Ayat-ayat muhkamah adalah yang bermakna jelas, sedangkan ayat-ayat yang mutasyabihah adalah ayat-ayat yang bermakna tidak jelas dan untuk memastikan pengertiannya tidak ditemukan dalil yang kuat. Dengan demikian maka ayat-ayat yang termasuk muhkamah ialah ayat yang terang maknanya serta lafadznya mudah dipahami dengan cepat. Adapun ayat-ayat yang mutasyabihah ialah ayat-ayat yang bersifat mujmal (global), yang mu'awwal (memerlukan ta'wil) dan yang musykil (sukar dipahami). Sebab, ayat-ayat yang bersifat mujmal membutuhkan rincian, ayat-ayat yang mu'awwal baru diketahui maknanya setelah ditakwilkan, dan ayat-ayat yang musykil samar maknanya dan sukar dimengerti.

__________________________________________________

▸ TUJUAN TUGAS:
Salin persis sebagian teks tentang ayat muhkamah dan mutasyabihah, mulai dari kata-kata "Ayat-ayat muhkamah adalah" dan berhenti sesudah kata-kata "dan sukar dimengerti.".

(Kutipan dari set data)

__________________________________________________

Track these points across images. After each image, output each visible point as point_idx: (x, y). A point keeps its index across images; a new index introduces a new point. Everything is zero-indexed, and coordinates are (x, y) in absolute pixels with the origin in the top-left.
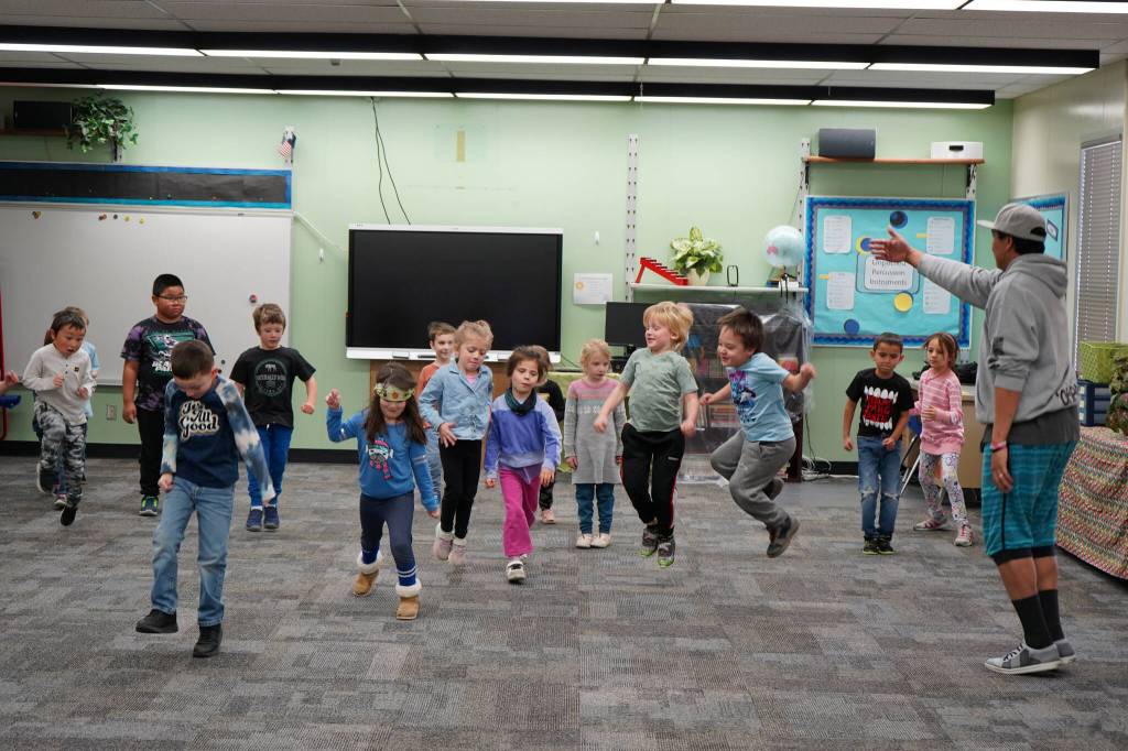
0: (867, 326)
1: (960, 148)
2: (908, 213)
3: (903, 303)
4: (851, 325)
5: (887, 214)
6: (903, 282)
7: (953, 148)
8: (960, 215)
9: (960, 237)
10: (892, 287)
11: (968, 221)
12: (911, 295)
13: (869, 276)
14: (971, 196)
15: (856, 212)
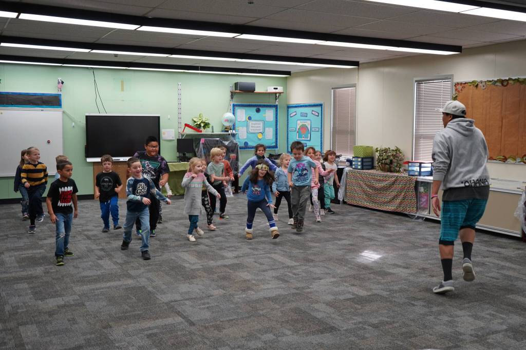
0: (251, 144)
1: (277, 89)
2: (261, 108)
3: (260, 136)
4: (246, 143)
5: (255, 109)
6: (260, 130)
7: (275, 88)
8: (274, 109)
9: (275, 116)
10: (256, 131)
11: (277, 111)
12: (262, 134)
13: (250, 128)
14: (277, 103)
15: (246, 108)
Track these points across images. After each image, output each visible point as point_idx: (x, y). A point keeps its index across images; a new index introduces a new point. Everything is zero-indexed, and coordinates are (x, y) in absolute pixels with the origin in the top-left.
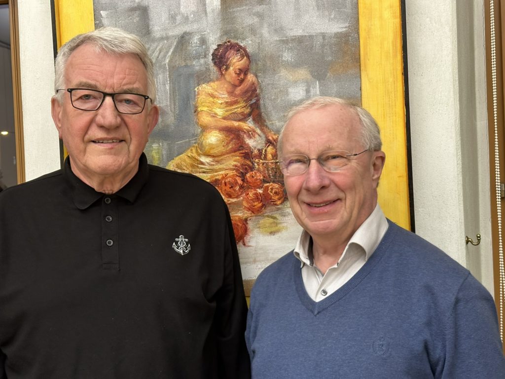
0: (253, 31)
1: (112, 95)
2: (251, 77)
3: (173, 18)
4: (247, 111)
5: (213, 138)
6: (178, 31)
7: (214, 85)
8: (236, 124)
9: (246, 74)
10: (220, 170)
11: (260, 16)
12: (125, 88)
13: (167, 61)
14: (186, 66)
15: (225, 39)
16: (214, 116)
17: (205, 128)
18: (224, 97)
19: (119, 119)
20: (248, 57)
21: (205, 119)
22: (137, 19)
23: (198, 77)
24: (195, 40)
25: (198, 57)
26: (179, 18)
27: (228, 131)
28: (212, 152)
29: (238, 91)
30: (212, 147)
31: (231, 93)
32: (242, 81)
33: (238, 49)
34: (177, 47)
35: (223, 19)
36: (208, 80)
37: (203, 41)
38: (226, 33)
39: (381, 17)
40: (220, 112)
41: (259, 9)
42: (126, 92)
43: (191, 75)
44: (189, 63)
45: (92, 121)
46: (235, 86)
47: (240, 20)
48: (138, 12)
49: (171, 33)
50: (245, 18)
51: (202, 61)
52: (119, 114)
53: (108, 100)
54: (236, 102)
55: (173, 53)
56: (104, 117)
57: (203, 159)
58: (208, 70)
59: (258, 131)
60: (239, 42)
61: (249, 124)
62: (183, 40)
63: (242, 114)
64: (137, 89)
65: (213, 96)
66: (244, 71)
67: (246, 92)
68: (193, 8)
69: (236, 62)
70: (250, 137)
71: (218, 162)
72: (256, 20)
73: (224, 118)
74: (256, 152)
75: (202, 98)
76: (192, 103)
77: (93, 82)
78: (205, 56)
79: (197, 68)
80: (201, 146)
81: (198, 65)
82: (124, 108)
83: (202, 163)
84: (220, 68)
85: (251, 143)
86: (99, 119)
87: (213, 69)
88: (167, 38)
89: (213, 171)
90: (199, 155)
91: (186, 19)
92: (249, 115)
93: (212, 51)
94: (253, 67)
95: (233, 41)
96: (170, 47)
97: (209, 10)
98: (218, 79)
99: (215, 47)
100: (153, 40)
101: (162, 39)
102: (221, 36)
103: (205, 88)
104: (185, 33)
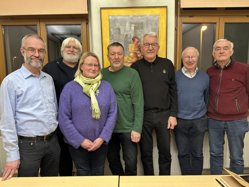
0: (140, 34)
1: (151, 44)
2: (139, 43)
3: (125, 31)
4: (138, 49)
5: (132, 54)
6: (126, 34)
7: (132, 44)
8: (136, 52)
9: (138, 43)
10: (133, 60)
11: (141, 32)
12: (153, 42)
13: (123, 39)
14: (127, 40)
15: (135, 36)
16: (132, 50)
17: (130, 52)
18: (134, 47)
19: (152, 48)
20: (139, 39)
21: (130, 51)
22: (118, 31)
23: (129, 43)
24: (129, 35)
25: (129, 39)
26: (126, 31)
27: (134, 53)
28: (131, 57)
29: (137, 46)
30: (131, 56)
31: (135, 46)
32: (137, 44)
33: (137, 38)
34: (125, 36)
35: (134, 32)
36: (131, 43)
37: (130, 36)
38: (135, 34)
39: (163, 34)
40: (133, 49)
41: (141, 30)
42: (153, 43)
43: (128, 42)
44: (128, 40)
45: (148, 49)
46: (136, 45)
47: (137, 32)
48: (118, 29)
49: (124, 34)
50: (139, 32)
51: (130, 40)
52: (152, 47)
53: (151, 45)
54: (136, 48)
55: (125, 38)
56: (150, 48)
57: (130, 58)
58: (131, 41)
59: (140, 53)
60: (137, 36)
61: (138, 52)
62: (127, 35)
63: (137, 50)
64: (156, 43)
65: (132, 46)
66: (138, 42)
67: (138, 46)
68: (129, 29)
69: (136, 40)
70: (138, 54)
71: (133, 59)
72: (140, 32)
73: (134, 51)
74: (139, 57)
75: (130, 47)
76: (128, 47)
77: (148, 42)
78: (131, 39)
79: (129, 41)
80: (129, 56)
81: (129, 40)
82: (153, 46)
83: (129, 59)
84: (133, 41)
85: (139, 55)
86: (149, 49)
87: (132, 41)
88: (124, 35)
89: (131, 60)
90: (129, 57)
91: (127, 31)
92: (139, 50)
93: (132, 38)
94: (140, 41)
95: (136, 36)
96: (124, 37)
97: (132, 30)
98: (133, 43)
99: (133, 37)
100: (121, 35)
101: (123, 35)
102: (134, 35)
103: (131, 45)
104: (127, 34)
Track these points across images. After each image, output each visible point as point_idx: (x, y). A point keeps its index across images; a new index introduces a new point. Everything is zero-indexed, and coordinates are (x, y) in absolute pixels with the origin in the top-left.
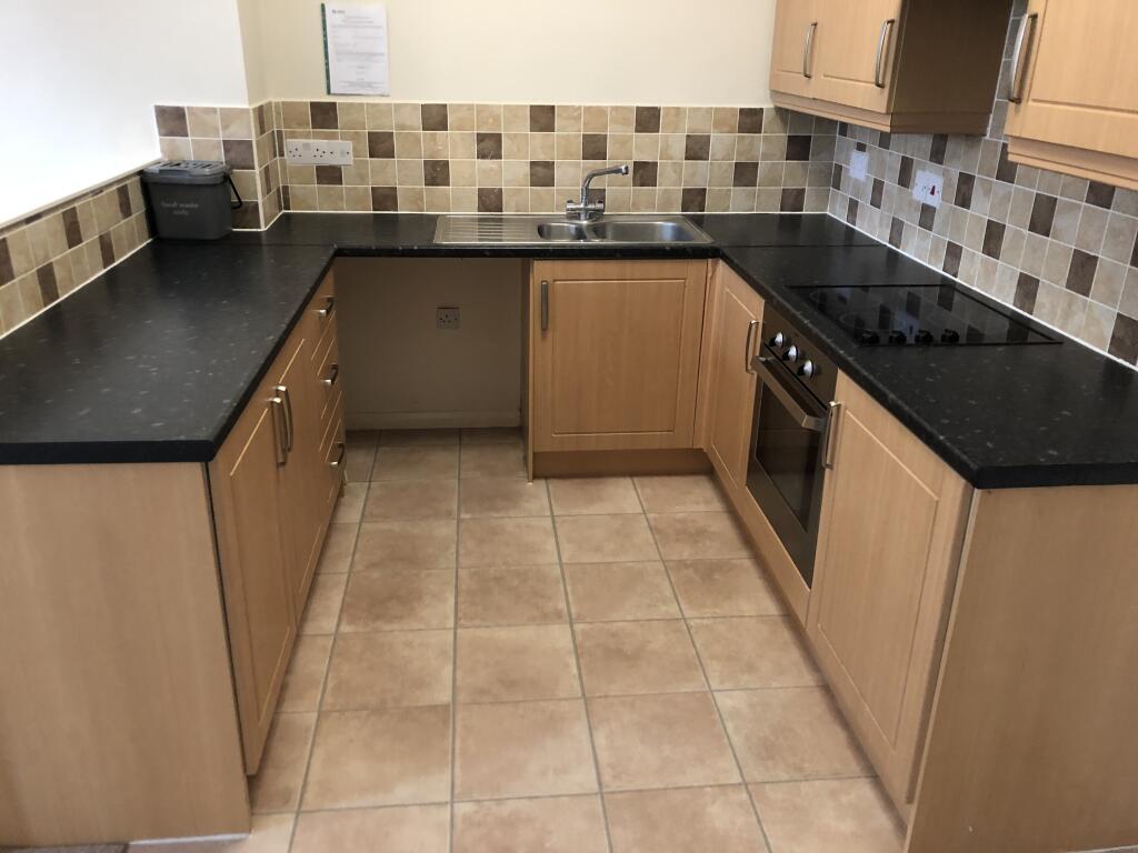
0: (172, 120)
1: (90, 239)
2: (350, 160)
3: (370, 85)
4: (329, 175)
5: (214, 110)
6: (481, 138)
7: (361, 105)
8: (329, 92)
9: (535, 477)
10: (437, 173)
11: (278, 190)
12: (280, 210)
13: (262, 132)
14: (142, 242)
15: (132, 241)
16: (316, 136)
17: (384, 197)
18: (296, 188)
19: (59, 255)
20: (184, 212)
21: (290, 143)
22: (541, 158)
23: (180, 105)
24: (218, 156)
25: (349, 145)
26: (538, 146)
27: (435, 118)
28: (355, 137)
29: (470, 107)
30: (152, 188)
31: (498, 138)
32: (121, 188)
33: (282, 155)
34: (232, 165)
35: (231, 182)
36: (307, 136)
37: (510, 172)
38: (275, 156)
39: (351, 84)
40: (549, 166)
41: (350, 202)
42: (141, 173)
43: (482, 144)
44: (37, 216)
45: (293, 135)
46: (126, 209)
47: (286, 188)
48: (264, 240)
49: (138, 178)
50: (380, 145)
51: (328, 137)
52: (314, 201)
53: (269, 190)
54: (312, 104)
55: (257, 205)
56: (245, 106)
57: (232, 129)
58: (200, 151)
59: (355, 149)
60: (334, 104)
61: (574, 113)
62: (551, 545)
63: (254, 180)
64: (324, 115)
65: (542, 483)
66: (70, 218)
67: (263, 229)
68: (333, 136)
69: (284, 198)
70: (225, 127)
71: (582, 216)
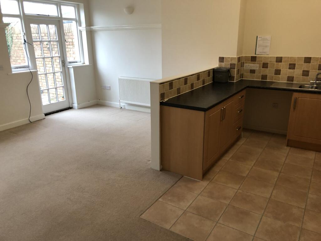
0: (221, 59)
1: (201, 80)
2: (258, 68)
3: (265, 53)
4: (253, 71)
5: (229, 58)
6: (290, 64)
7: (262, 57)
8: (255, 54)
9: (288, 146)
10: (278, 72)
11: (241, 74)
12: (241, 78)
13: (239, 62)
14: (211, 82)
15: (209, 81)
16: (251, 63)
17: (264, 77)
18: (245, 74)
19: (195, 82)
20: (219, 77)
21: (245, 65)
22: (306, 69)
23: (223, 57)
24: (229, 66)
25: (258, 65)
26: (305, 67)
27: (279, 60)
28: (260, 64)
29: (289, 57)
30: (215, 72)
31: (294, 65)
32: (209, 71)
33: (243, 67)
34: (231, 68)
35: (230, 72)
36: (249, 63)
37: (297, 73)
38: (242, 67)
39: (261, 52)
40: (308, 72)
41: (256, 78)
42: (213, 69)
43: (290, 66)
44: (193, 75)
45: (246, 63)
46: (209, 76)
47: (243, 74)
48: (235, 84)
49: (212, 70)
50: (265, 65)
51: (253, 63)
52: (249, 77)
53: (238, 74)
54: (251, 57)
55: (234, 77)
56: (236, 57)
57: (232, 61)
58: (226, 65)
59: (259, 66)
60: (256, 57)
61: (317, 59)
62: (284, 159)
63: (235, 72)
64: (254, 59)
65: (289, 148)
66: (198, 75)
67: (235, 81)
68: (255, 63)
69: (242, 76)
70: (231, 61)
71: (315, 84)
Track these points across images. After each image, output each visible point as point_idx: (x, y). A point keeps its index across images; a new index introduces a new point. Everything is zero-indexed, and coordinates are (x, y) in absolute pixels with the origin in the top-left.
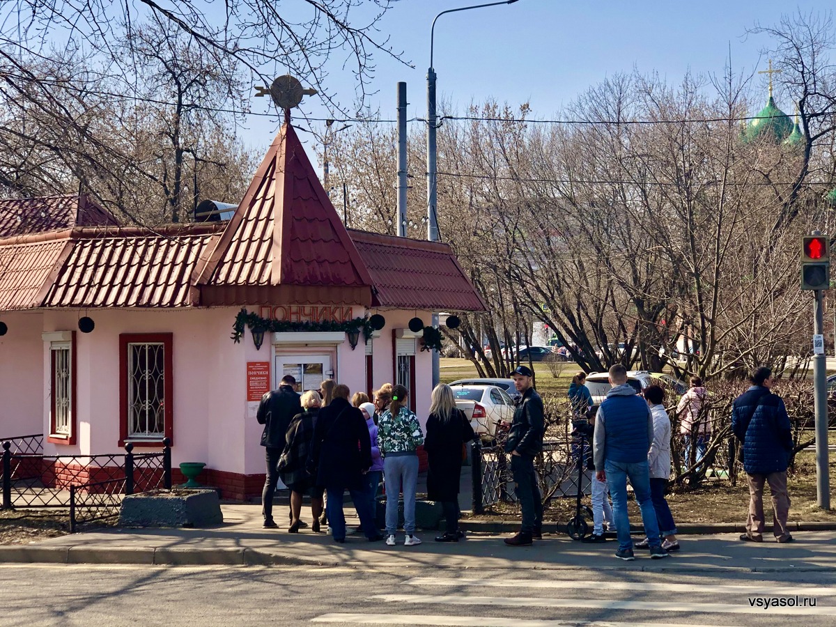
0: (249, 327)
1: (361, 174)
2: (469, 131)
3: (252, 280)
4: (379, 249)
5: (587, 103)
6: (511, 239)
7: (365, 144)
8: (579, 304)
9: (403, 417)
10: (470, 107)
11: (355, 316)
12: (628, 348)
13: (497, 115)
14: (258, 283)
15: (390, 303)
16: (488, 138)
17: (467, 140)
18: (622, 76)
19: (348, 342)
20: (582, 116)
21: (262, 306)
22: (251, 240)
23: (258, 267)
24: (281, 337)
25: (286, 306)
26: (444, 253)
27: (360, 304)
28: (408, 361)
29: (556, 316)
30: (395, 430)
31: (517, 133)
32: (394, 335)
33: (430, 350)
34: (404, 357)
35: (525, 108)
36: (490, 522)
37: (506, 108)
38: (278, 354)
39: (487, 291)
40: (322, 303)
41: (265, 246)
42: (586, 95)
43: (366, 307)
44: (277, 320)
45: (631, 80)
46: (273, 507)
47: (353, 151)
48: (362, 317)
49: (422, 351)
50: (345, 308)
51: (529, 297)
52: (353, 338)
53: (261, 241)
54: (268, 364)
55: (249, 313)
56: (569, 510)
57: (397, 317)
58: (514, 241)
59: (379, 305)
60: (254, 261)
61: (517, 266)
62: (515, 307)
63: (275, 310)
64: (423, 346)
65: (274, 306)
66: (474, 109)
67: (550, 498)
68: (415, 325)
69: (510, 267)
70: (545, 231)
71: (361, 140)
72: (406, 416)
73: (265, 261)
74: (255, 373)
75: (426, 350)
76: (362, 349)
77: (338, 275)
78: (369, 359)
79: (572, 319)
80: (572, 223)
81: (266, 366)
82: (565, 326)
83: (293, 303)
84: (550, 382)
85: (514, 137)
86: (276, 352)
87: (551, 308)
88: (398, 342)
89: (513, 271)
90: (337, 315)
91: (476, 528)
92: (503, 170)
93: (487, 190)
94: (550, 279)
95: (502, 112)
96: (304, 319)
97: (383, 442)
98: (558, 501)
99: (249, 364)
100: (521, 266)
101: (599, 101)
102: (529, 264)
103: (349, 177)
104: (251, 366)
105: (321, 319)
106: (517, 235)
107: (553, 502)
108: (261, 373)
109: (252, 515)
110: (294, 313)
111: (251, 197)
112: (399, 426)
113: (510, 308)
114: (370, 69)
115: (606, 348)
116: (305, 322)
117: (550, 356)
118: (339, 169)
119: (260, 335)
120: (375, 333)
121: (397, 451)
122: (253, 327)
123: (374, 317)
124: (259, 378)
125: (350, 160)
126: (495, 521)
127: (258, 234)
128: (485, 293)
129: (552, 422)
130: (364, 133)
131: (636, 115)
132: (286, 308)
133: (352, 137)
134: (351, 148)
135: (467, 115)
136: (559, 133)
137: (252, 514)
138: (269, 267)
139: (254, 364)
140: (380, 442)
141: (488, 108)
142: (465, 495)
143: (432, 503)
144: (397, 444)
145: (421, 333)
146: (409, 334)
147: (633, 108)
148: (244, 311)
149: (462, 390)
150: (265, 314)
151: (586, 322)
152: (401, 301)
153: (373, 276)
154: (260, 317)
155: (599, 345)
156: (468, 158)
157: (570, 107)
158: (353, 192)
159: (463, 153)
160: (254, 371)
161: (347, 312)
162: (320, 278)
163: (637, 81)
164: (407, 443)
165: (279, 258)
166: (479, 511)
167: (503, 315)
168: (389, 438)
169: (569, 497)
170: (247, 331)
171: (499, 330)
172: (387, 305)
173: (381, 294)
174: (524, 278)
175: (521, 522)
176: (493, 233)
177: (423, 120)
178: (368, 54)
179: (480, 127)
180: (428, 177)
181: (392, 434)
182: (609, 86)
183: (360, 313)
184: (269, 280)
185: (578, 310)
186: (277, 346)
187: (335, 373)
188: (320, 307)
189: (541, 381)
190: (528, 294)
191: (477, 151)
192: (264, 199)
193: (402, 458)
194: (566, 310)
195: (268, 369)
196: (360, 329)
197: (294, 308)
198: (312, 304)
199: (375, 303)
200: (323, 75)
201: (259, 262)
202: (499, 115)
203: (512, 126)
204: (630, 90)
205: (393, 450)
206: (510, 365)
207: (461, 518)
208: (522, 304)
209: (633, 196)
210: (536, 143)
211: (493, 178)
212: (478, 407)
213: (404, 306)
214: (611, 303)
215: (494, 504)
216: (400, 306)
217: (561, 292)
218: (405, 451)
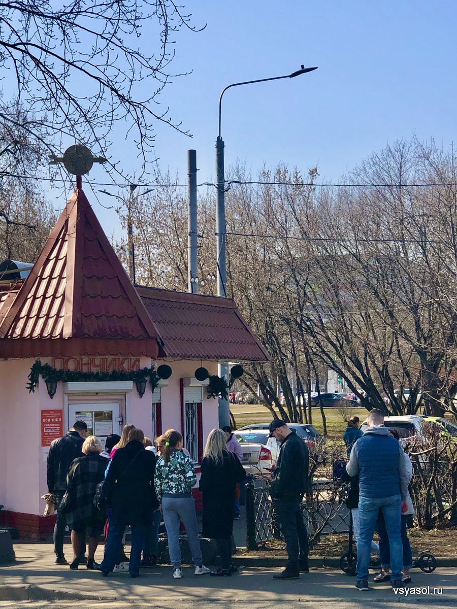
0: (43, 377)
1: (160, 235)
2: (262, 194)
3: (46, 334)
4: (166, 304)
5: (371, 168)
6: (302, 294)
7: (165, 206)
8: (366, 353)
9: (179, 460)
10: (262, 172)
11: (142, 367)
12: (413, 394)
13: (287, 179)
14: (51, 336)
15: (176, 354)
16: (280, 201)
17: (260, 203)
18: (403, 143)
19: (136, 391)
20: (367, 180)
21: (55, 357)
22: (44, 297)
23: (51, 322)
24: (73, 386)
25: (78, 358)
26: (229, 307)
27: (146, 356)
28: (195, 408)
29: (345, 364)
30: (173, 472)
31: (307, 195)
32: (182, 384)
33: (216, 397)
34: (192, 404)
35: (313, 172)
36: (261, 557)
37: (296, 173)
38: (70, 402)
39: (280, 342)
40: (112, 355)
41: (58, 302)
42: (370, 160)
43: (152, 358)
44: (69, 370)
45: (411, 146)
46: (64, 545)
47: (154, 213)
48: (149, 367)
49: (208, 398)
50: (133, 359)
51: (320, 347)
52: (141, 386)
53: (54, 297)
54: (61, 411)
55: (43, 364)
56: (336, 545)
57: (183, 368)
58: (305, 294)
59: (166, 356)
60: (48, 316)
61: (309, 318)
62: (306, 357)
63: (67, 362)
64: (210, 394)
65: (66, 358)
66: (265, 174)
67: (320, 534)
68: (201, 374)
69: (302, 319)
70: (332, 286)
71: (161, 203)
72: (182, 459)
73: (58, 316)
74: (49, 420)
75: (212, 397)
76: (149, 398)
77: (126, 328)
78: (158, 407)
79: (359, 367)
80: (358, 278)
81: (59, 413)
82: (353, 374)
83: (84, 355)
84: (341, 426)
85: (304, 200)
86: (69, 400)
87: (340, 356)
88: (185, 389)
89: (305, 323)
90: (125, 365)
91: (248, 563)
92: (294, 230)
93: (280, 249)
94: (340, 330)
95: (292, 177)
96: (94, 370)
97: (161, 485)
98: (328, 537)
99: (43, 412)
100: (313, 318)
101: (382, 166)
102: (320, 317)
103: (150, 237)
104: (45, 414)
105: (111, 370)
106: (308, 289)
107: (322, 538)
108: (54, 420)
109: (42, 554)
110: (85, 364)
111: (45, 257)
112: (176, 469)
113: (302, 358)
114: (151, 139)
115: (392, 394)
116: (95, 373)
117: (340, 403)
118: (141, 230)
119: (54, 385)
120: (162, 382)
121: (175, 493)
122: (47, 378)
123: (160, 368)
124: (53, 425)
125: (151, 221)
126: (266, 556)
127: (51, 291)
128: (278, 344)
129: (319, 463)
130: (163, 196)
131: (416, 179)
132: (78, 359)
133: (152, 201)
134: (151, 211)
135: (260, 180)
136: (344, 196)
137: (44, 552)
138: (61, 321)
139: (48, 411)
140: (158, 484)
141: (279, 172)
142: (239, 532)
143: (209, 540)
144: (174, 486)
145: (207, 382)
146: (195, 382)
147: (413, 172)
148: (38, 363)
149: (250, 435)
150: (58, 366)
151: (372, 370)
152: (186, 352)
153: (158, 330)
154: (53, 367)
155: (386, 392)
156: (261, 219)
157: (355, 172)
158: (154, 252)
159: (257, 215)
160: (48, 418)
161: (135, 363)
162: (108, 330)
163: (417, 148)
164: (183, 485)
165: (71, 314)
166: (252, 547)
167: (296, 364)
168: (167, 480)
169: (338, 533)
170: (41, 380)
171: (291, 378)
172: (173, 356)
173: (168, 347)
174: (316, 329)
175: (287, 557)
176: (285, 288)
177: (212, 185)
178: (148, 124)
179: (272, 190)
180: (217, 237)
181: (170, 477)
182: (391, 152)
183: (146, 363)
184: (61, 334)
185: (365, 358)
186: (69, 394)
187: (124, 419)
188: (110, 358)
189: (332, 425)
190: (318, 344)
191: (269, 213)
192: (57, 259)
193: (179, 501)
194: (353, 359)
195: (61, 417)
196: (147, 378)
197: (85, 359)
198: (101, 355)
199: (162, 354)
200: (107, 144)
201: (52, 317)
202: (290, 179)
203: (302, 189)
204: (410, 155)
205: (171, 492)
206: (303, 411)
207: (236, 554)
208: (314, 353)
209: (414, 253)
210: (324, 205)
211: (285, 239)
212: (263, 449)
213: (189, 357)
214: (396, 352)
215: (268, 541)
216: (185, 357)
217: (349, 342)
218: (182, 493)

__________________________________________________

▸ JAWABAN TERTULIS:
Ayat-ayat muhkamah adalah yang bermakna jelas, sedangkan ayat-ayat yang mutasyabihah adalah ayat-ayat yang bermakna tidak jelas dan untuk memastikan pengertiannya tidak ditemukan dalil yang kuat. Dengan demikian maka ayat-ayat yang termasuk muhkamah ialah ayat yang terang maknanya serta lafadznya mudah dipahami dengan cepat. Adapun ayat-ayat yang mutasyabihah ialah ayat-ayat yang bersifat mujmal (global), yang mu'awwal (memerlukan ta'wil) dan yang musykil (sukar dipahami). Sebab, ayat-ayat yang bersifat mujmal membutuhkan rincian, ayat-ayat yang mu'awwal baru diketahui maknanya setelah ditakwilkan, dan ayat-ayat yang musykil samar maknanya dan sukar dimengerti.